**TASK DIRECTIONS:**
Copy out every one of the rows below word for word, leaving out the pictures.

══ PROVIDED ENTRIES ══

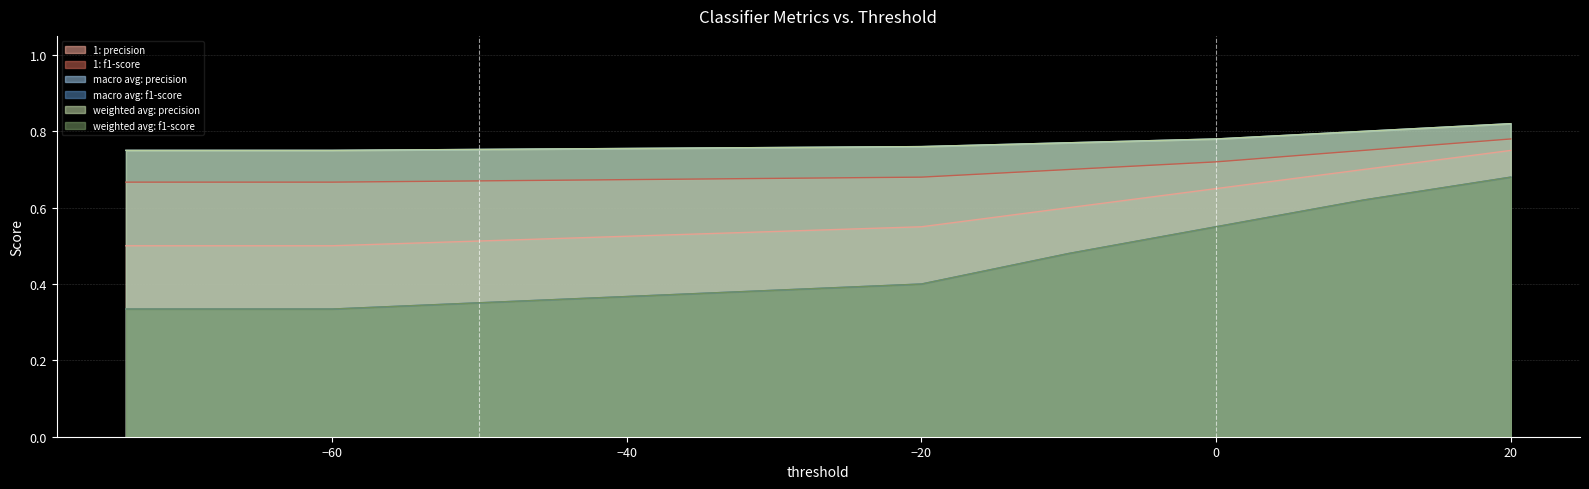

What is the sum of the macro avg: precision values at -65 and -74?

1.5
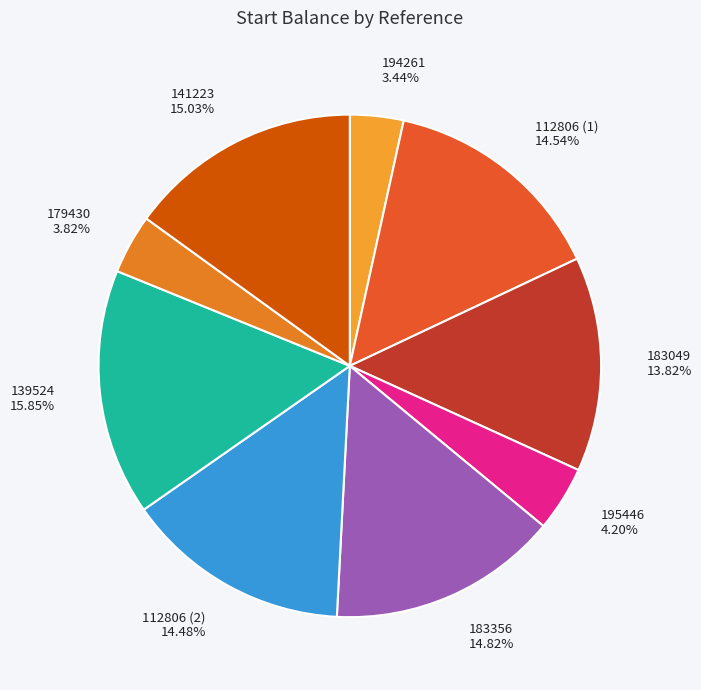

What percentage is the 141223 slice, to the nearest percent?

15%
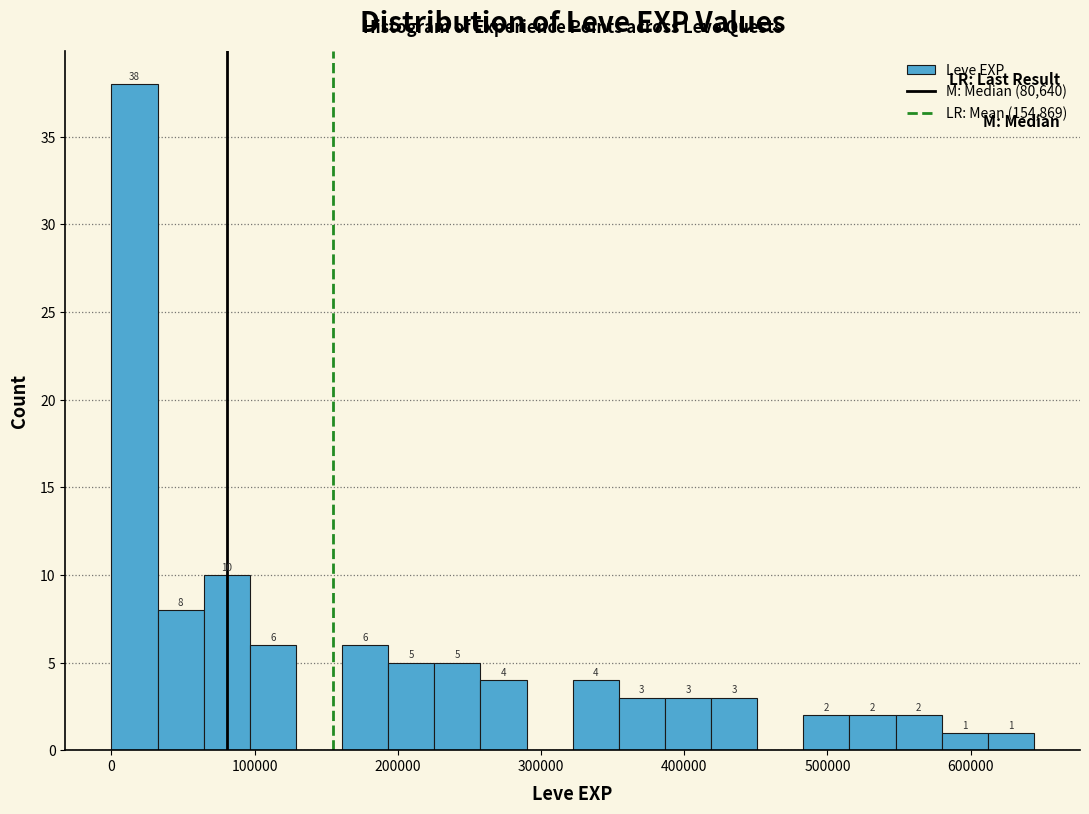

Read against the x-axis, roughly where is the centre of the tallest bar?

20000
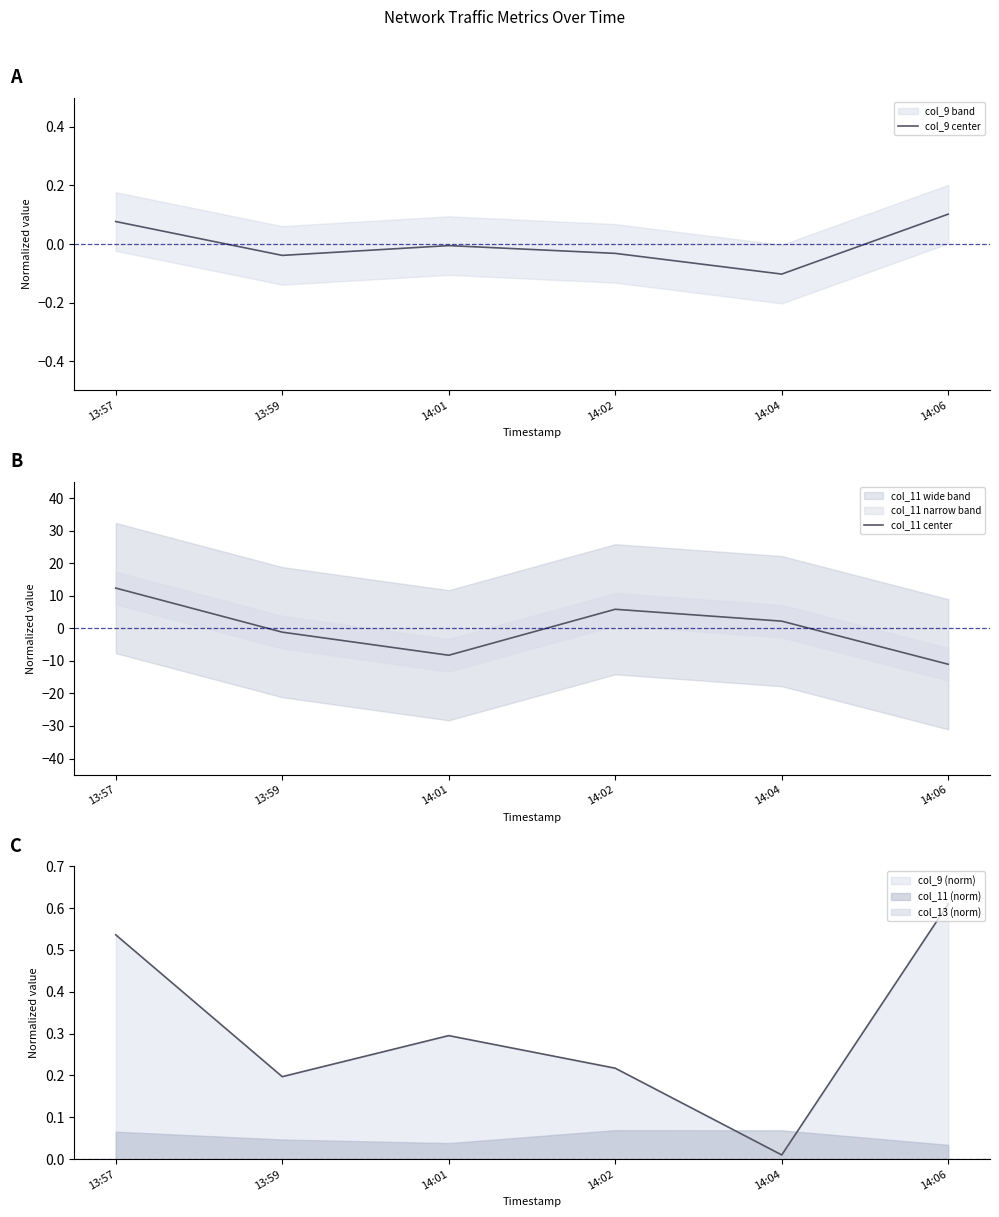

Is the value of col_9 center at 14:02 greater than the value of col_11 center at 14:06?

Yes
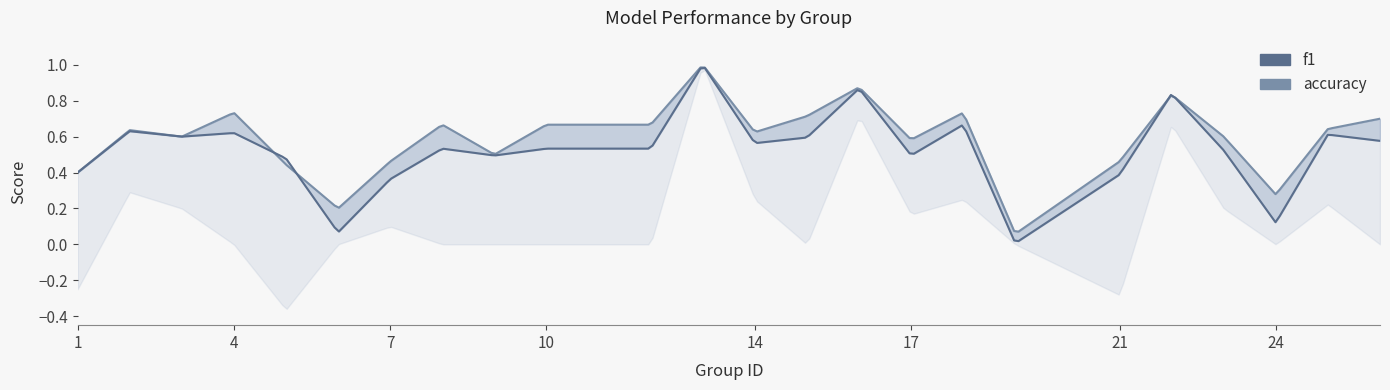

True or false: kappa has a value of 0.7 at 4.

False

═══

**ANSWER TO THIS EXERCISE:**
What is the sum of the macro avg: precision values at -65 and -74?

1.5

What percentage is the 141223 slice, to the nearest percent?

15%

Read against the x-axis, roughly where is the centre of the tallest bar?

20000

Is the value of col_9 center at 14:02 greater than the value of col_11 center at 14:06?

Yes

True or false: kappa has a value of 0.7 at 4.

False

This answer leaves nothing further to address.